Du neuf à l’Opéra des Flandres: Jan Vandenhouwe remplace Aviel Cahn à la direction artistique suite à son départ pour le Grand Théâtre de Genève. Ce nouveau mandat s’accompagne de modifications, comme la suppression – bienvenue, à notre avis – du livret dans le programme, ce qui économise du papier, et l’ajout de l’anglais dans les sous-titres, en plus du néerlandais, sans battre, sur ce terrain, l’Opéra royal de Wallonie qui les affiche en quatre langues (français, néerlandais, anglais et allemand). La programmation de la saison et plus concrètement ce Don Carlos suggèrent que Jan Vandenhouwe, qui a travaillé comme dramaturge à la Ruhrtriennale, suivra à peu près la même direction que celle de son prédécesseur, mais il convient d’attendre la fin de la saison, voire le début de la prochaine, pour confirmer cette tendance.


Cette nouvelle coproduction avec l’Opéra de Wroclaw repose sur la version de 1886, dite de Modène, mais chantée en français, avec quelques adaptations, notamment la suppression du ballet, ce qui fâchera les puristes. Outre cette question problématique de la version, la mise en scène pose quelques difficultés de compréhension. Johan Simons applique, en effet, une grille de lecture de nature psychanalytique à ce grand opéra et exploite le principe du flash-back, avec des références à l’enfance. Cette interprétation, qui parait confuse au premier abord, avant de se révéler fouillée, personnelle et somme toute cohérente, ne laisse rien au hasard, jusque dans les costumes et la scénographie. Il faudrait idéalement la voir une seconde fois pour mieux en pénétrer la substance.


Plus que le point de vue opté par le metteur en scène et la direction d’acteur, fort soutenue, c’est la scénographie, conçue par un artiste plasticien, qui attire notre attention, en particulier les images de synthèse, assez originales. Le dispositif évoque plus ou moins le contexte historique du drame, tout en recourant à la symbolique, comme ces formes géométriques sujettes à diverses interprétations et le lit, tantôt un divan de psychanalyste, tantôt un lit pour enfant, tantôt une cage. Le placement des choristes produit des effets qui évoquent la peinture hollandaise et espagnole du dix-septième siècle. Les amateurs d’art moderne apprécieront probablement l’esthétique de ce spectacle, au contraire des plus conservateurs qui, dans ce cas, feraient mieux d’éviter prudemment l’Opéra des Flandres pour assouvir leur passion. Cette mise en scène reste donc affaire de goût personnel, mais ce que Johan Simons propose témoigne d’une réflexion approfondie et invite à examiner cet opéra sous une autre perspective, ce qui la rend digne d’intérêt.

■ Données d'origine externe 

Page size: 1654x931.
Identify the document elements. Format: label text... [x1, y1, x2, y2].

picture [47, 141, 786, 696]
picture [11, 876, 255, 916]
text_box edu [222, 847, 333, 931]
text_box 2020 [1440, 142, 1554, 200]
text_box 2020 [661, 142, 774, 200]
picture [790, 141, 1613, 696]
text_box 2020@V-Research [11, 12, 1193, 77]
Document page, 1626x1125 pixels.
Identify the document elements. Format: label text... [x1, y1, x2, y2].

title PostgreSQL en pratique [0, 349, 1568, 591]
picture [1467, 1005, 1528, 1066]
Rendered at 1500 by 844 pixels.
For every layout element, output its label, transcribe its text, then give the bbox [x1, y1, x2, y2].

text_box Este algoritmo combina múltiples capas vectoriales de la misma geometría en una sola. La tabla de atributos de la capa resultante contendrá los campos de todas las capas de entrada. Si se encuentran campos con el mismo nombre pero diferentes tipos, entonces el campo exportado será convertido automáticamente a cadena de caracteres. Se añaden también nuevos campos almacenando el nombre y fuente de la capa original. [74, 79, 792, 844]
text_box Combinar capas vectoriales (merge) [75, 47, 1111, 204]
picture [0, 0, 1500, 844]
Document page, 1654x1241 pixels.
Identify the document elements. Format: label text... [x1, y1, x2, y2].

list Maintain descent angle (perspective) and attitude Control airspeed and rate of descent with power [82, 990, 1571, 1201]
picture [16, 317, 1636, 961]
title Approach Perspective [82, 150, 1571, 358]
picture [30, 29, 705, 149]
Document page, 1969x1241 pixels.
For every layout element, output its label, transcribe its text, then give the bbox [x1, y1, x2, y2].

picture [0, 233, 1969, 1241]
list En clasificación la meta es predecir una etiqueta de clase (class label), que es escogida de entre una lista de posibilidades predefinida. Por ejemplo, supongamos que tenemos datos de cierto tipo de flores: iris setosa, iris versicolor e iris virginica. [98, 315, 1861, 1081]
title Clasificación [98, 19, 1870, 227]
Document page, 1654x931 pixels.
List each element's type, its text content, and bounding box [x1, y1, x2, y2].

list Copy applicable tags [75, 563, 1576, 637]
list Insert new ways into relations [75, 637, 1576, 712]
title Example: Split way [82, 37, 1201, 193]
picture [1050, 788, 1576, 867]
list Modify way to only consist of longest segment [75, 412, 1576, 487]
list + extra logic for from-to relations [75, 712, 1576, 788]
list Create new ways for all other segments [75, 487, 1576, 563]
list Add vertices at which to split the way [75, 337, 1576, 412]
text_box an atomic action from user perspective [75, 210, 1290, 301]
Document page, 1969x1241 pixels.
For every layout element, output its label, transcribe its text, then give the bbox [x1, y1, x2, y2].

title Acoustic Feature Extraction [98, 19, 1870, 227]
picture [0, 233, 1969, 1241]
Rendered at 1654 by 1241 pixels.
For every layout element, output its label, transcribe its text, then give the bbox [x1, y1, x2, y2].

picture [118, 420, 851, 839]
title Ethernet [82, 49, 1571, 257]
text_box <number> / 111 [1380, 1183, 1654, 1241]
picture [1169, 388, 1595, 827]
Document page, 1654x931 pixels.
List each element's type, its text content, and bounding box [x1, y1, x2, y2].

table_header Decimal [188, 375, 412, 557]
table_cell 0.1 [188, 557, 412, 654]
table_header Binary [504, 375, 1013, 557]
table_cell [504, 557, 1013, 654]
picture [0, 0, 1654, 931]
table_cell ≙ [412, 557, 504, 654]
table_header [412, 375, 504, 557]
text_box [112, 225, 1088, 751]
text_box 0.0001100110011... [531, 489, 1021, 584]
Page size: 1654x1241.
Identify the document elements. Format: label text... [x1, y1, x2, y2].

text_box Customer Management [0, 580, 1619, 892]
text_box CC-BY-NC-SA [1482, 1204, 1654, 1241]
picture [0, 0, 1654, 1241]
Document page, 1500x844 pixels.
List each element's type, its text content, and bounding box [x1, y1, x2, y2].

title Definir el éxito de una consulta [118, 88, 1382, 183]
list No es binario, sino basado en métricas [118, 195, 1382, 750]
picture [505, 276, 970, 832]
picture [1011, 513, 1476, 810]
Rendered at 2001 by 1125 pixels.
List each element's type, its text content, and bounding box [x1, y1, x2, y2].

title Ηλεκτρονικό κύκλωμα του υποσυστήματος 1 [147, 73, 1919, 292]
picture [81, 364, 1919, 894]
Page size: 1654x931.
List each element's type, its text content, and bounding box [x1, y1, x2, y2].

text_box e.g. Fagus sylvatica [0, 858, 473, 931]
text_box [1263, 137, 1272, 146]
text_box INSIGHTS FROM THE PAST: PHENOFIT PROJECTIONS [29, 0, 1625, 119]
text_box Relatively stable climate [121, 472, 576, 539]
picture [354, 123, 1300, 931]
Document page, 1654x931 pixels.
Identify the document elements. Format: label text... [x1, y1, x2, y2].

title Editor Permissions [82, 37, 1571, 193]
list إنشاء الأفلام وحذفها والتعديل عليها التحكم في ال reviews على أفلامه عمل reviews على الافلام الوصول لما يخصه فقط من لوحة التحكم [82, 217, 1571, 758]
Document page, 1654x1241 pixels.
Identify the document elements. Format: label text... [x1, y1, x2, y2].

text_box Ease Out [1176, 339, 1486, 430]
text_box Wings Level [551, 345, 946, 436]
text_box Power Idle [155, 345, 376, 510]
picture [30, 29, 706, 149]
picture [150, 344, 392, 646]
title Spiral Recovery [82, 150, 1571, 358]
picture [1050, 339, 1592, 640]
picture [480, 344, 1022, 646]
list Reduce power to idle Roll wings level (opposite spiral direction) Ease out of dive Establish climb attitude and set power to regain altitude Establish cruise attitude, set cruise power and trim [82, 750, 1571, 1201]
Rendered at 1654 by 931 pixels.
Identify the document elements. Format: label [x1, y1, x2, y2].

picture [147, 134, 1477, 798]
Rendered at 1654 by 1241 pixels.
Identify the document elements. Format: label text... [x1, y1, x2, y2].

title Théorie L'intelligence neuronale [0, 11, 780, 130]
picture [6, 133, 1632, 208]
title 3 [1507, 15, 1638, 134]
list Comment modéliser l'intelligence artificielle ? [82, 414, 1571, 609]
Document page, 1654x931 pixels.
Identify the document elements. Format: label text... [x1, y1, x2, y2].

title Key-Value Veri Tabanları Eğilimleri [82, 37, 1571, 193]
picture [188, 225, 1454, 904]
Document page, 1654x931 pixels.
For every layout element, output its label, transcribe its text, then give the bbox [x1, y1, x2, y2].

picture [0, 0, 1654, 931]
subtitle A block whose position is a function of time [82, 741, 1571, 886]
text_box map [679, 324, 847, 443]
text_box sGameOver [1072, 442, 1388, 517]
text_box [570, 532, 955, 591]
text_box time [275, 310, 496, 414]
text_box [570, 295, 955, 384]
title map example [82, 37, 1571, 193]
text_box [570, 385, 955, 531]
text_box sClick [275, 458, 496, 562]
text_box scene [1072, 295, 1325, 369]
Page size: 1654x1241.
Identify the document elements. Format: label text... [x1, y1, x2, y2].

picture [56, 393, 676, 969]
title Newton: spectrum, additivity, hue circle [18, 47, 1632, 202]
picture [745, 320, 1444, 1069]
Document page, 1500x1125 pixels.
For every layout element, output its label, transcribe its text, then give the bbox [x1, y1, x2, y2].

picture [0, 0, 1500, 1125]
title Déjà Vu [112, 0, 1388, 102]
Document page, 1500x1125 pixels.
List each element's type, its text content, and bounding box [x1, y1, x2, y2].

La direction artistique devrait toutefois choisir la distribution vocale avec plus de clairvoyance. C’est que le temps nous semble long: à défaut de disposer de grands chanteurs maîtrisant le français, il vaut mieux éviter de monter cet opéra dans cette langue. La plupart des interprètes semblent en difficulté et n’accordent pas toute son importance à l’art de chanter Verdi, à quelques exceptions près. Leonardo Capalbo, fort d’un timbre accrocheur, affiche un potentiel certain et une technique solide, bien que la voix demeure fort sollicitée dans le haut du registre, mais l’adéquation ne paraît pas totalement évidente entre les moyens de ce ténor et ceux exigés par le rôle-titre. Des emplois plus légers conviendraient probablement mieux au stade de son évolution artistique, quitte à approfondir Don Carlos plus tard – un nom, toutefois, à retenir.


Mary Elizabeth Williams, distribuée en Elisabeth de Valois, sacrifie la rigueur et le raffinement au détriment de la puissance et de l’expressivité, mais la voix de grande envergure de cette soprano à l’engagement sincère dévoile de réelles qualités quand elle parvient à la discipliner, ce qui se produit le plus souvent dans le médium, la chanteuse manifestant une fâcheuse tendance à tirer sur ses aigus. Andreas Bauer Kanabas possède une voix digne d’attention, mais plutôt rocailleuse et à la tessiture un peu trop basse pour Philippe II, tandis que le chant reste linéaire et monochrome. S’il confère une belle prestance à son personnage, le chanteur peine à nous émouvoir dans son grand air par manque de raffinement et d’intimité avec la langue.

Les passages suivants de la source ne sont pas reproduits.